The Supreme Court gave its own particular interpretation of the commentaries on Article 5 of the OECD Model Convention, when it took the view that the premises can be furnished to a non-resident entity, who uses them for its activity even if it lacks a formal title for doing so. On this basis, it agreed that the Spanish subsidiary's activity for the account of the Irish entity is sufficient to deem facilities to have been furnished by the former to the latter.
The Supreme Court emphasised that, in today's world, tax treaties must be interpreted in the light of the commercial globalisation which, in turn, requires an interpretation of applicable legislation consistent with this new reality, having regard to the substance of the new business activity models. The Supreme Court therefore said the facts deemed to have been proven by the instance court and the relative confusion entailed by this view between the activities of the subsidiary itself and those of the non-resident group company.

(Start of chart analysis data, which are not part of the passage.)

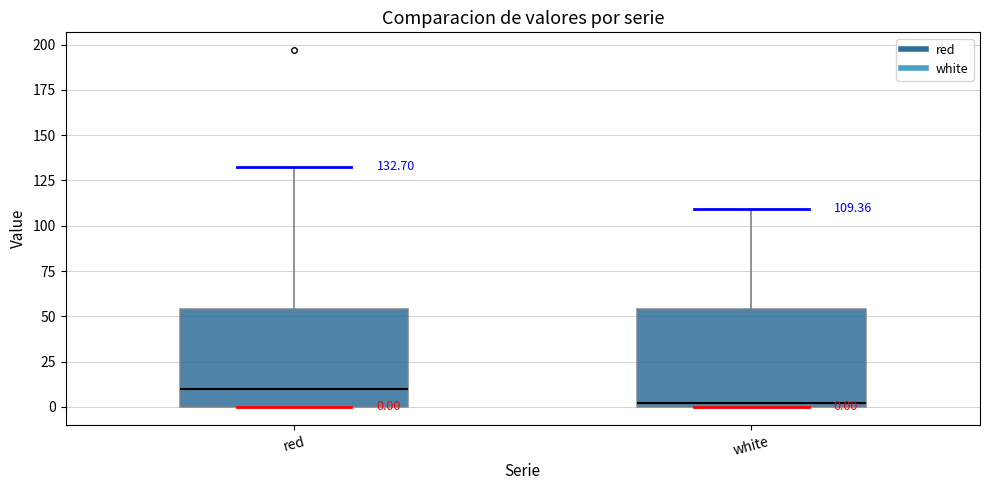

Which box's median line is the lowest?

white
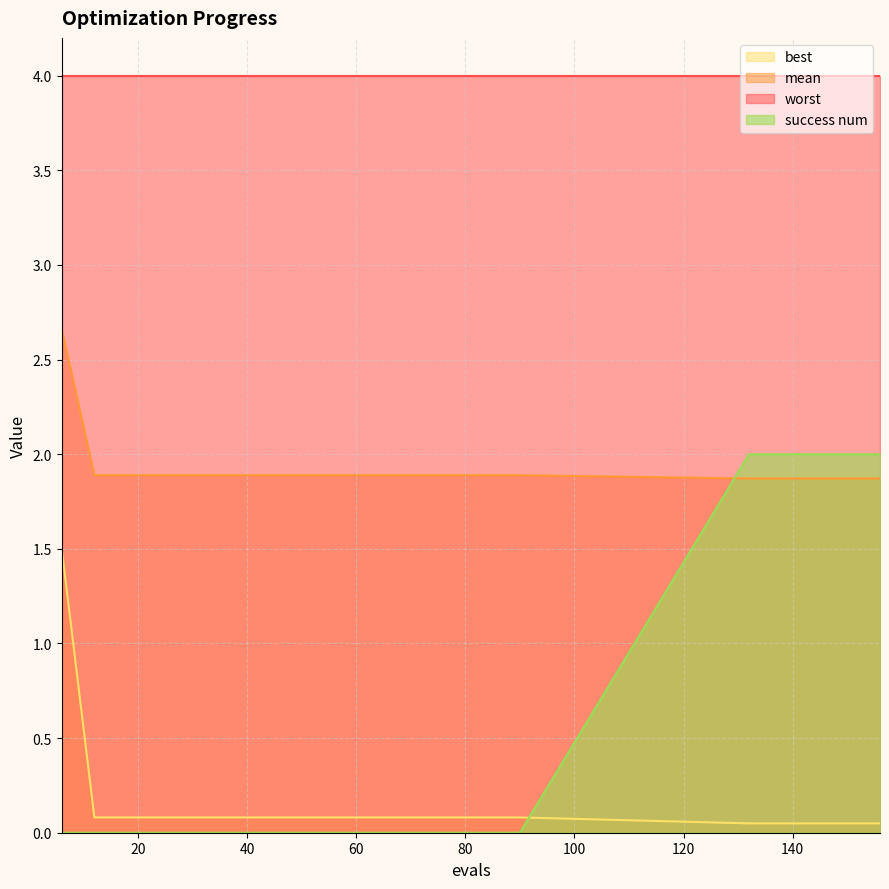

True or false: worst and best intersect in this chart.

False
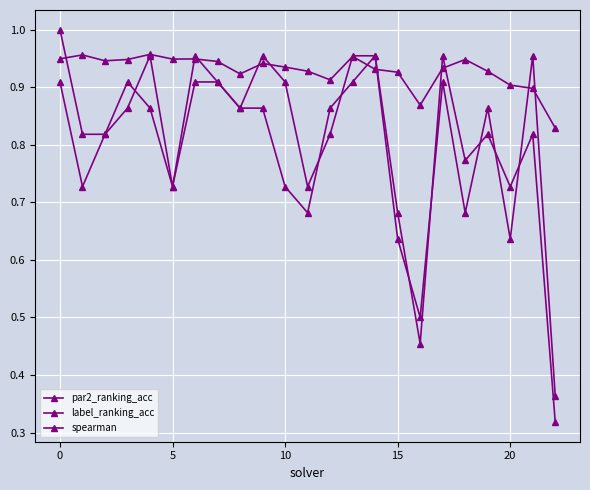

Which series has the largest range (max minus min)?

par2_ranking_acc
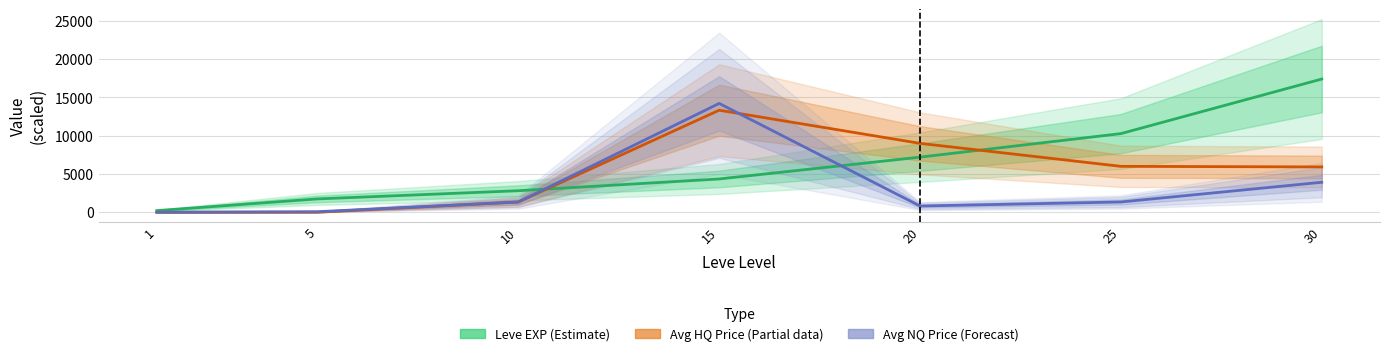

What is the difference between the Leve EXP (Estimate) values at 1 and 5?

1530.0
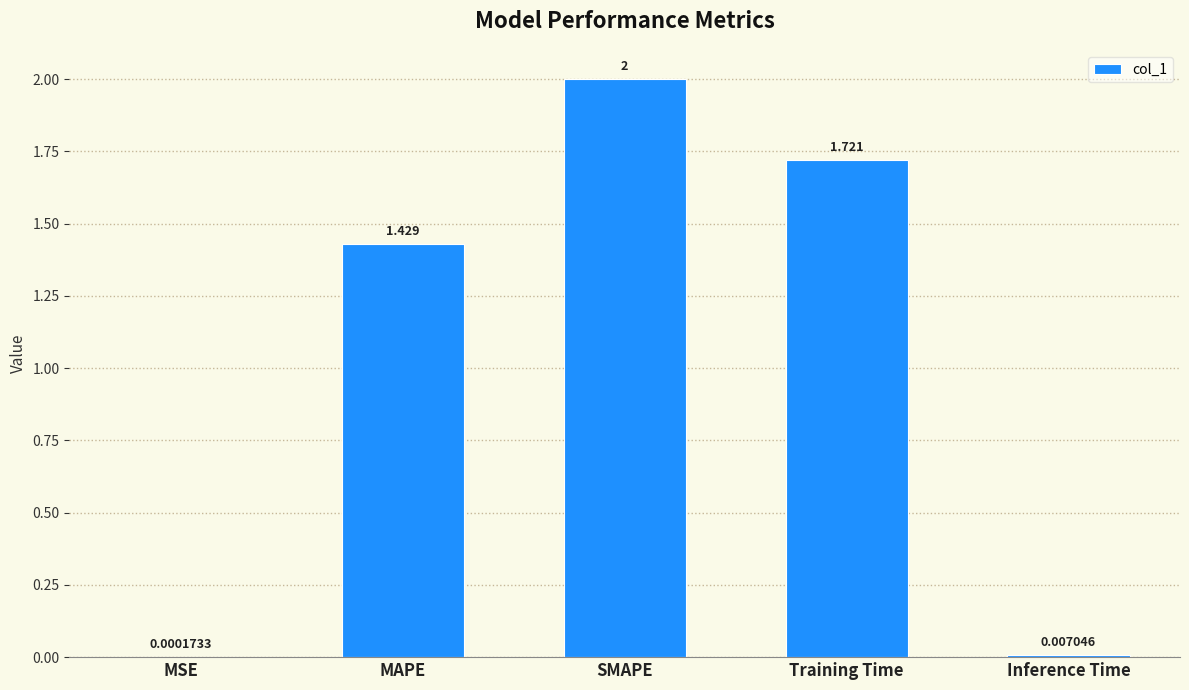

Where is the data nearest to the value 1?

MAPE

The position taken in connection with the notion of a dependent agent is even clearer and more innovative. The judgments reinterpreted the concept of an agent acting for the account of an enterprise, with powers of attorney to contract in the name and for the account of the said enterprise. Despite the wording of Article 5 of the Spain-Ireland tax treaty and of domestic Spanish legislation, the Supreme Court upheld the position taken by the tax authorities and affirmed that representation does not have to be direct. Instead, it is sufficient for the agent to be able to execute agreements under which the economic consequences are binding on the non-resident entity, even if the commission agent acts in its own name vis-à-vis third parties.

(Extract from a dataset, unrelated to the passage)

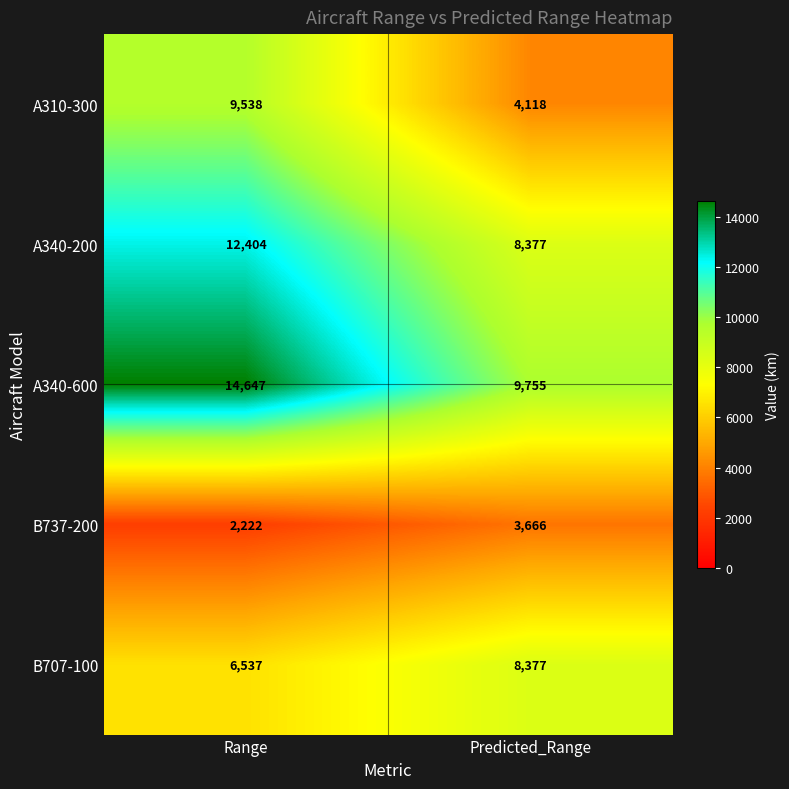

What is the greatest value displayed?

14647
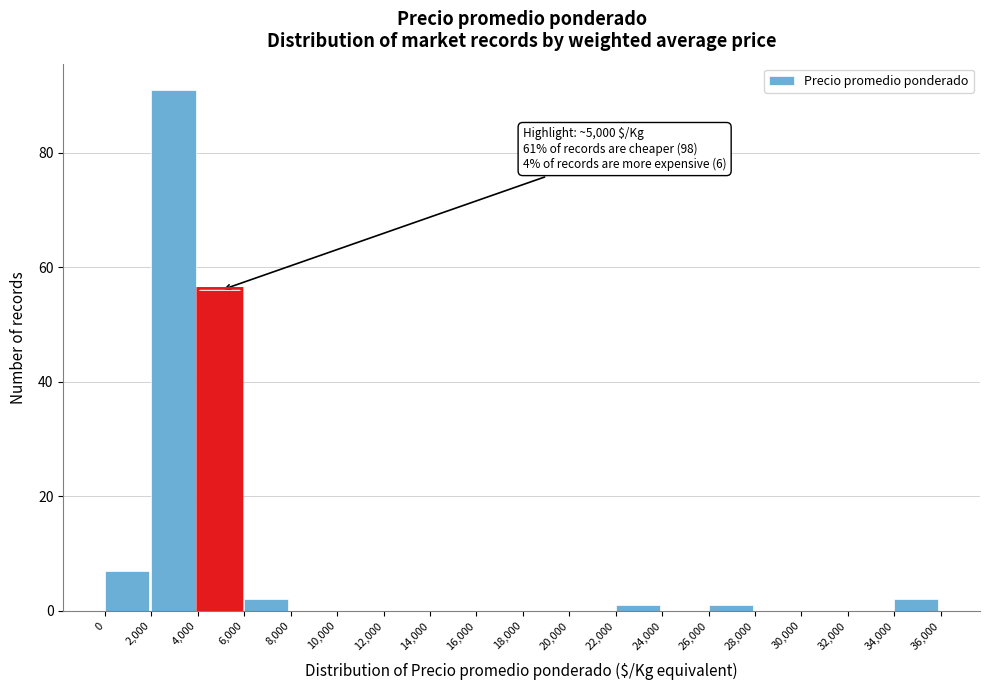

Over which range of the x-axis is the bar tallest?

2,000 to 4,000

The Supreme Court consciously distanced itself from the position taken by other foreign courts, in particular, by the French Council of State in the Zimmer case of March 31 2010. If the commission agent is economically dependent and the internal relationships between the principal and the commission agent are binding on the principal, the commission agent is, in the opinion of the Spanish courts, actually acting in the name of its principal.
In this context, the Supreme Court also takes the view that international taxation should seek the equitable allocation of business profits among the states, in a globalised market on which multinational companies attempt to transfer the profits obtained in other states to a state with lower taxation. For this very reason, a strict, literal or static interpretation can no longer be given to tax treaties.
Thus, in its judgment, the Spanish Supreme Court followed the course it initiated with the judgments of January 12 2012 and June 18 2014, sharing the view taken by the tax authorities in favour of a flexible interpretation of Article 5 of the tax treaties and a broad use of the PE provision in Spain, as well as denying treatment as ancillary or preparatory activities to the complex presence in Spain of multinational groups through commission, sales promotion or toll manufacturing structures.
Lastly, in all such cases, the debate on how much income is to be allocated to the presumed PE has become secondary, given that the starting point was a situation in which the non-resident entity denied that it had a PE. The tax authorities determined the tax base on the sales made in Spain through the resident subsidiary. We are already well aware of the difficulties inherent in the functional analysis of an establishment deemed to exist by virtue of the tasks carried out by a resident subsidiary. The latest efforts of the OECD in the context of Action 7 of the BEPS Project highlight these difficulties most notably, especially when avoiding confusion between the compensation of the PE and that of the resident subsidiary itself.